◆ Extrait fourni:
>>>>>

La déforme de l'orthographe
Nous nous sommes récemment fait l'écho, des errements linguistiques que la France avait
connus ces dernières années en matière de féminisation de noms de métiers, grades,
titres et fonctions ainsi qu' en matière d'anglicismes. Or il se trouve que l' Allemagne
semble vouloir lui emboîter le pas en réformant son orthographe. À l'heure de la
mondialisation et de l' européanisation on se prépare à tous les sacrifices pour faire
peau neuve et se lancer dans un nouveau millénaire. Après l'abandon de leurs
frontières, de leur monnaie les membres de l'Union Européenne font tout pour conserver
leur ciment identitaire respectif la langue ce qui leur permet de se rapprocher de
cousins partageant le même espace linguistique. Ainsi on voit la France discuter avec la
Belgique, la Suisse et le Québec de ses projets de réforme et l'Allemagne fait de même
avec l'Autriche et la Suisse alémanique. Même si l'imposition d'une langue unique en
Europe n'est pas d'actualité, chacun assure ses arrières en essayant de rendre sa langue
la plus attrayante possible l'enjeu politique et économique étant loin d'être
négligeable.
Si Alphonse Boudard déclare que «l'orthographe s'est toujours réformée toute seule, en
douceur, en souplesse. En matière de langage, c'est le peuple qui décide.», il n'en va pas
de même de ce côté-ci du Rhin car, malgré une opinion publique majoritairement
défavorable ajoutée aux efforts de Gunda et Thomas Elsner pour enrayer la réforme de
l'orthographe, la Cour Constitutionnelle de Karlsruhe a pu donner son feu vert aux
réformateurs. Plus rien ne semble désormais en mesure d'entraver son application et ce
sont plus de 122 millions de personnes (Allemands et germanophones confondus) qui d' ici
2005 devront apprendre et se faire à une nouvelle orthographe.

<<<<<

◆ Tâches et exercices:
**1.** D'après l'extrait fourni, combien de personnes devront apprendre une nouvelle orthographe d'ici 2005 ?
**2.** Recopiez le passage de l'extrait fourni qui va de « Si Alphonse Boudard » jusqu'à « une nouvelle orthographe. », en substituant « accord » à « feu vert ».
**3.** Selon l'extrait fourni, pourquoi chaque pays européen cherche-t-il à rendre sa langue la plus attrayante possible ?
Les données n'interviennent en rien dans ces exercices.

◆ Informations fournies:
>>>>>

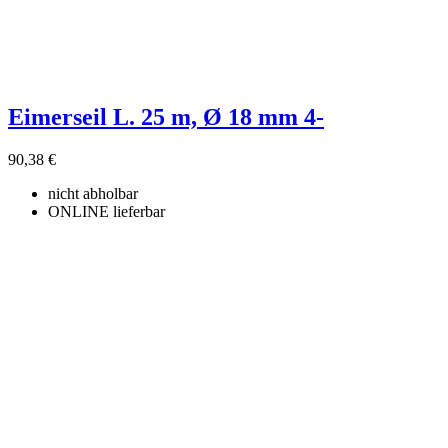
Eimerseil L. 25 m, Ø 18 mm 4-
90,38 €
nicht abholbar
ONLINE lieferbar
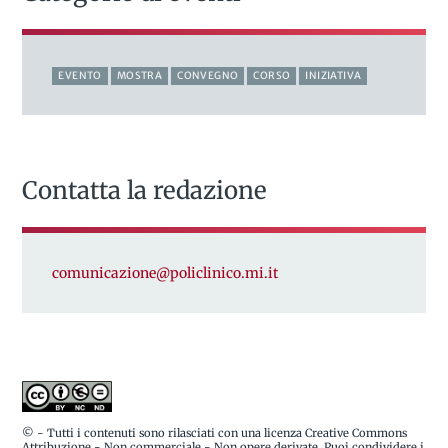
EVENTO
MOSTRA
CONVEGNO
CORSO
INIZIATIVA
Contatta la redazione
comunicazione@policlinico.mi.it
© - Tutti i contenuti sono rilasciati con una licenza Creative Commons
Attribuzione - Non commerciale - Non opere derivate. Puoi condividere i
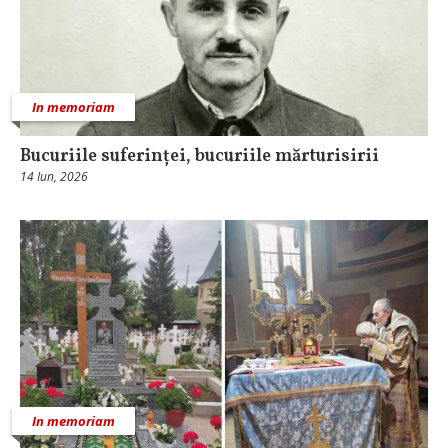
In memoriam
Bucuriile suferinței, bucuriile mărturisirii
14 Iun, 2026
In memoriam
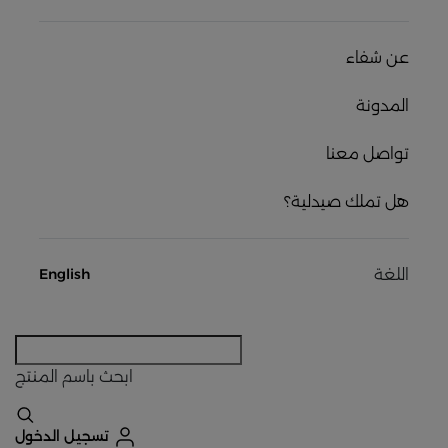
عن شفاء
المدونة
تواصل معنا
هل تملك صيدلية؟
اللغة
English
ابحث
باسم المنتج
تسجيل الدخول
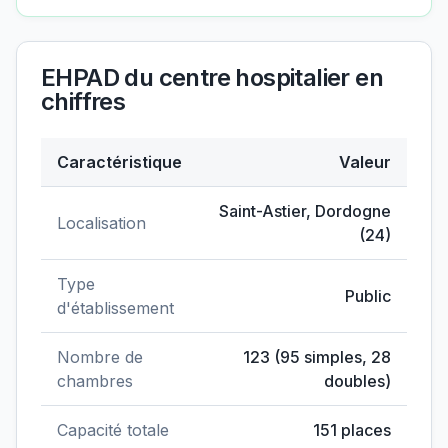
EHPAD du centre hospitalier
en
chiffres
Caractéristique
Valeur
Données clés de
EHPAD du centre hospitalier
Saint-Astier
,
Dordogne
Localisation
(
24
)
Type
Public
d'établissement
Nombre de
123
(
95
simples,
28
chambres
doubles)
Capacité totale
151
places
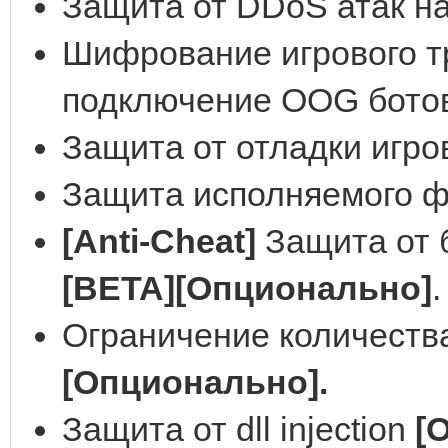
Защита от DDoS атак на
Шифрование игрового т
подключение OOG ботов 
Защита от отладки игров
Защита исполняемого ф
[Anti-Cheat]
Защита от 
[BETA][Опционально]
.
Ограничение количеств
[Опционально].
Защита от dll injection
[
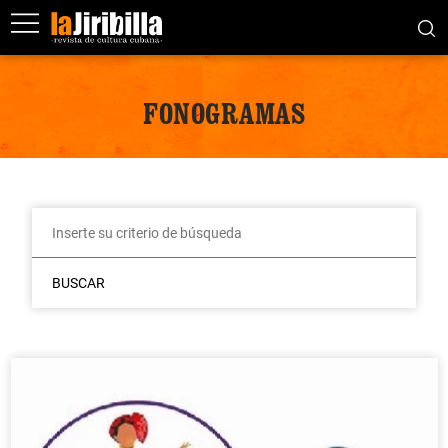
FONOGRAMAS
BUSCAR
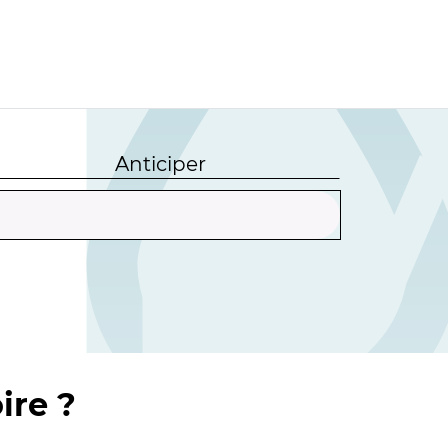
Anticiper
ire ?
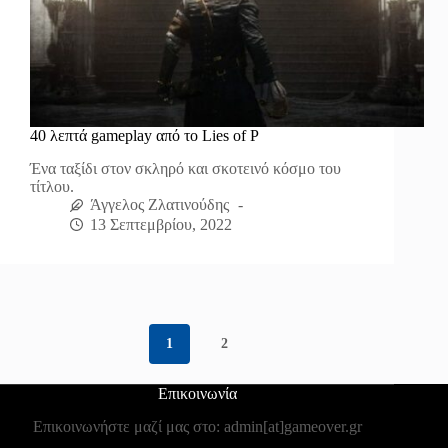
40 λεπτά gameplay από το Lies of P
Ένα ταξίδι στον σκληρό και σκοτεινό κόσμο του
τίτλου.
Άγγελος Ζλατινούδης
13 Σεπτεμβρίου, 2022
1
2
Επικοινωνία
Επικοινωνήστε μαζί μας στο: admin[at]gameover.gr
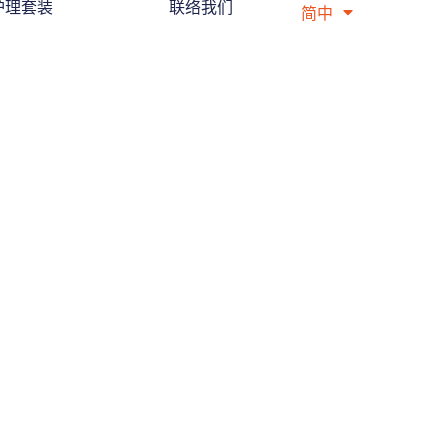
护理套装
联络我们
简中
繁中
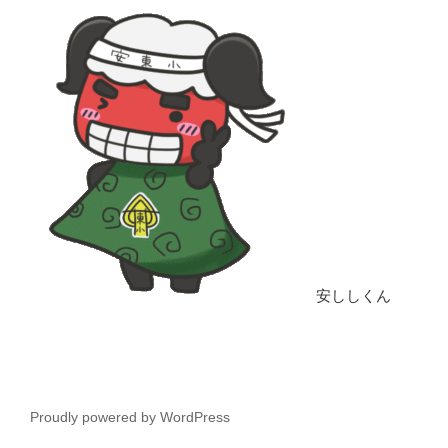
安ししくん
Proudly powered by WordPress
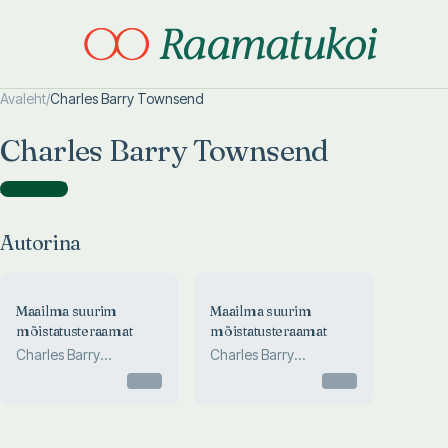
Avaleht
/
Charles Barry Townsend
Otsi täpsemalt
Otsi täpsemalt
Charles Barry Townsend
Autorina
(
2
)
Autorina
Maailma suurim
Maailma suurim
mõistatusteraamat
mõistatusteraamat
Charles Barry
Charles Barry
Townsend
Townsend
Otsas
Otsas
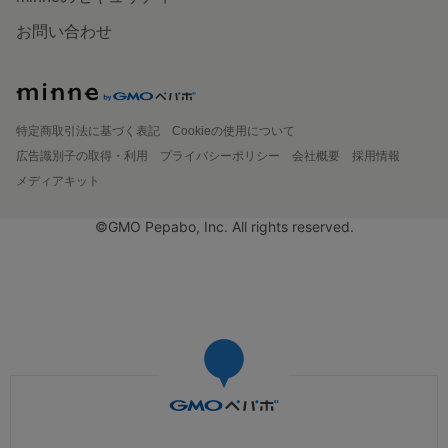
お問い合わせ
特定商取引法に基づく表記
Cookieの使用について
広告識別子の取得・利用
プライバシーポリシー
会社概要
採用情報
メディアキット
©GMO Pepabo, Inc. All rights reserved.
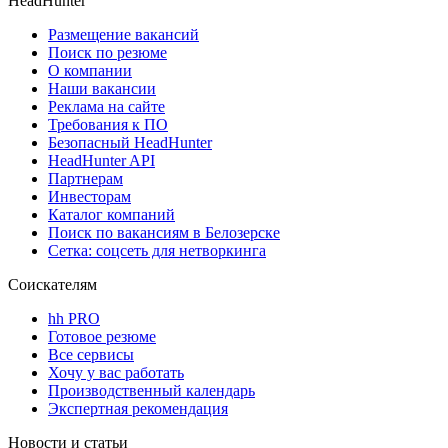
HeadHunter
Размещение вакансий
Поиск по резюме
О компании
Наши вакансии
Реклама на сайте
Требования к ПО
Безопасный HeadHunter
HeadHunter API
Партнерам
Инвесторам
Каталог компаний
Поиск по вакансиям в Белозерске
Сетка: соцсеть для нетворкинга
Соискателям
hh PRO
Готовое резюме
Все сервисы
Хочу у вас работать
Производственный календарь
Экспертная рекомендация
Новости и статьи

<<<<<

◆ Réponses attendues:
**1.** Plus de 122 millions de personnes, Allemands et germanophones confondus.

**2.**
Si Alphonse Boudard déclare que «l'orthographe s'est toujours réformée toute seule, en
douceur, en souplesse. En matière de langage, c'est le peuple qui décide.», il n'en va pas
de même de ce côté-ci du Rhin car, malgré une opinion publique majoritairement
défavorable ajoutée aux efforts de Gunda et Thomas Elsner pour enrayer la réforme de
l'orthographe, la Cour Constitutionnelle de Karlsruhe a pu donner son accord aux
réformateurs. Plus rien ne semble désormais en mesure d'entraver son application et ce
sont plus de 122 millions de personnes (Allemands et germanophones confondus) qui d' ici
2005 devront apprendre et se faire à une nouvelle orthographe.

**3.** Même si l'imposition d'une langue unique en Europe n'est pas d'actualité, chacun assure ses arrières. L'enjeu politique et économique est en effet loin d'être négligeable.